La Russie, la Chine, l’Iran et la Corée du Nord, quatre pays ouvertement hostiles à l’ordre mondial dominé par l’Occident, multiplient les signes de rapprochement ces derniers mois. Moscou vient de signer un accord de partenariat stratégique avec Téhéran, après avoir fait de même avec Pékin et Pyongyang. Cette « famille anti-occidentale » en gestation inquiète observateurs et dirigeants.
Le « rêve de Primakov » en voie de réalisation ?
Dans les années 90, Evgueni Primakov, alors chef du KGB puis ministre russe des Affaires étrangères, théorisait une alliance naturelle entre Russie, Chine, Inde et Iran pour contrer l’hégémonie américaine. Près de 30 ans plus tard, sa vision semble en passe de se concrétiser, du moins partiellement.

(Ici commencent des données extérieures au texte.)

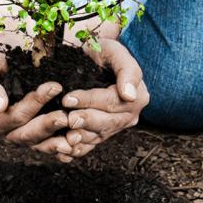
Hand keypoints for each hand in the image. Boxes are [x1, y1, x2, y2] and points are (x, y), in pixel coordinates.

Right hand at [0, 0, 74, 162]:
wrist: (13, 53)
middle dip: (48, 125)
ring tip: (76, 134)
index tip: (55, 86)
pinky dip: (64, 148)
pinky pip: (52, 146)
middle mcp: (9, 131)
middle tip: (67, 115)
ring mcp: (26, 135)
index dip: (35, 104)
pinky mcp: (41, 136)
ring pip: (41, 144)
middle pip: (28, 134)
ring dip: (58, 142)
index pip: (15, 116)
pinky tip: (79, 144)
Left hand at [62, 35, 148, 158]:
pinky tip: (64, 150)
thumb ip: (127, 70)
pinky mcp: (102, 134)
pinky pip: (91, 145)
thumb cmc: (104, 52)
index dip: (90, 101)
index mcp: (137, 97)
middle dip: (86, 121)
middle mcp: (129, 115)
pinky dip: (78, 149)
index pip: (112, 102)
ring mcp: (115, 127)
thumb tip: (130, 94)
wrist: (93, 60)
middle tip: (68, 119)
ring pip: (98, 136)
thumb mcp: (116, 52)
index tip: (69, 98)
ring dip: (82, 138)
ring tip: (66, 136)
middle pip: (107, 123)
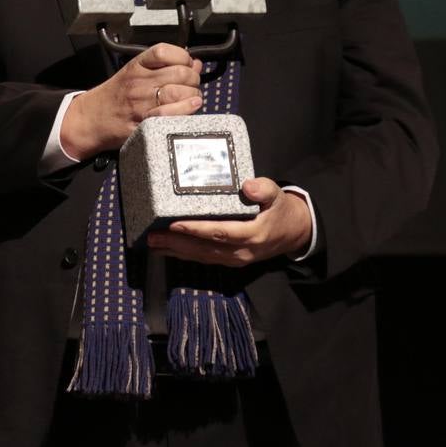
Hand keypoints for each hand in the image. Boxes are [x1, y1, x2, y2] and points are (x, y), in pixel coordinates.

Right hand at [60, 43, 203, 159]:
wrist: (89, 119)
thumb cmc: (114, 96)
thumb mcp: (134, 72)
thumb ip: (164, 66)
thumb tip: (195, 63)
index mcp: (136, 66)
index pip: (166, 52)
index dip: (184, 57)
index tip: (186, 65)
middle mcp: (139, 82)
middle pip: (180, 73)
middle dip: (193, 79)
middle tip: (191, 85)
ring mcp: (141, 103)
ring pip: (180, 92)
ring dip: (193, 95)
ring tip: (191, 98)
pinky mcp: (143, 123)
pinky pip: (170, 114)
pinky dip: (185, 110)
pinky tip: (190, 107)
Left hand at [146, 178, 310, 265]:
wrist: (293, 233)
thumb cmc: (280, 210)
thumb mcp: (277, 195)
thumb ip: (264, 189)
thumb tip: (247, 185)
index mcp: (252, 234)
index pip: (220, 232)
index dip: (196, 230)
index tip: (175, 223)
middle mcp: (241, 252)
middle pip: (204, 248)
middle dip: (176, 243)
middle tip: (152, 236)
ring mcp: (234, 259)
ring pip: (201, 256)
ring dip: (175, 251)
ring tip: (152, 243)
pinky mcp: (229, 261)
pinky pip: (204, 258)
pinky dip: (184, 255)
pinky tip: (167, 249)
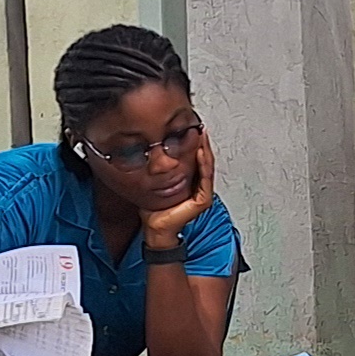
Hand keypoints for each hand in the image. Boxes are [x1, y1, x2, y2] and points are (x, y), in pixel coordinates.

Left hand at [142, 129, 219, 251]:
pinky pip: (205, 179)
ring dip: (205, 150)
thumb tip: (147, 151)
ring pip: (207, 167)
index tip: (191, 128)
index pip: (196, 159)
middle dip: (202, 143)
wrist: (155, 227)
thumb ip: (157, 169)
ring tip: (201, 136)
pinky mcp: (202, 200)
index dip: (195, 143)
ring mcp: (203, 193)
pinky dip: (203, 165)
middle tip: (199, 128)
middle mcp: (199, 186)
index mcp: (190, 182)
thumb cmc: (155, 210)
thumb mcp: (155, 182)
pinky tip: (199, 152)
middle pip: (204, 160)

Les liens se resserrent en effet à vitesse grand V entre Moscou et ces pays, sur fond de tensions exacerbées avec les Occidentaux depuis l’invasion de l’Ukraine. En témoignent la récente « déclaration » russo-chinoise, l’accord de partenariat russo-nord-coréen et le pacte stratégique global qui doit être signé vendredi entre Vladimir Poutine et son homologue iranien.
Une convergence d’intérêts plus qu’une alliance formelle
Pour autant, pas question de parler d’un « nouveau Pacte de Varsovie » ou d’une alliance anti-occidentale structurée, tempère Bruno Tertrais, directeur adjoint de la Fondation pour la recherche stratégique :
Ce à quoi on assiste, c’est un tissu de relations bilatérales entre pays qui partagent une hostilité, à des degrés divers, envers l’Occident et l’ordre international libéral.
– Bruno Tertrais, Fondation pour la recherche stratégique
Difficile en effet d’imaginer une alliance formelle entre des pays aux intérêts parfois divergents et avec un lourd passif de rivalités, notamment entre Moscou et Pékin. Il s’agit plus d’un « rapprochement tactique dicté par les circonstances », avec la volonté commune de rééquilibrer un monde jugé trop dominé par les Etats-Unis.
Des liens économiques et militaires de plus en plus étroits
Cette convergence d’intérêts se traduit néanmoins par des coopérations croissantes, aussi bien économiques que militaires :
- La Chine est devenue le premier partenaire commercial de la Russie, absorbant son pétrole et son gaz.
- Moscou et Pékin multiplient les exercices militaires conjoints, comme récemment en mer du Japon.
- L’Iran fournit des drones à la Russie pour sa guerre en Ukraine et négocie l’achat d’avions de combat russes.
- La Corée du Nord livrerait secrètement des obus d’artillerie à Moscou selon les Etats-Unis.
Autant de développements qui nourrissent les craintes occidentales de voir émerger un bloc hostile, même si on est encore loin d’une véritable alliance structurée et contraignante pour ses membres. Les défenseurs de l’ordre mondial libéral n’en suivent pas moins avec inquiétude ce rapprochement des bannis du système international.
Un défi pour l’Occident ?
Reste à savoir si ce club des parias peut réellement faire jeu égal avec les puissances occidentales. Malgré leur poids géopolitique indéniable, la Russie, la Chine, l’Iran et la Corée du Nord font face à de sérieux défis internes :
- La Russie s’enlise dans une guerre coûteuse en Ukraine et subit de lourdes sanctions économiques.
- La Chine est confrontée à un ralentissement de sa croissance et des tensions sociales.
- L’Iran est secoué par une vague de contestation sans précédent.
- La Corée du Nord reste l’un des pays les plus pauvres et isolés au monde.
Autant de faiblesses qui relativisent la menace que représente cette alliance anti-occidentale émergente. Néanmoins, le rapprochement entre ces puissances hostiles au système international actuel est un développement majeur qui rebat les cartes de la géopolitique mondiale. Un défi auquel l’Occident devra s’adapter pour préserver son leadership et ses valeurs.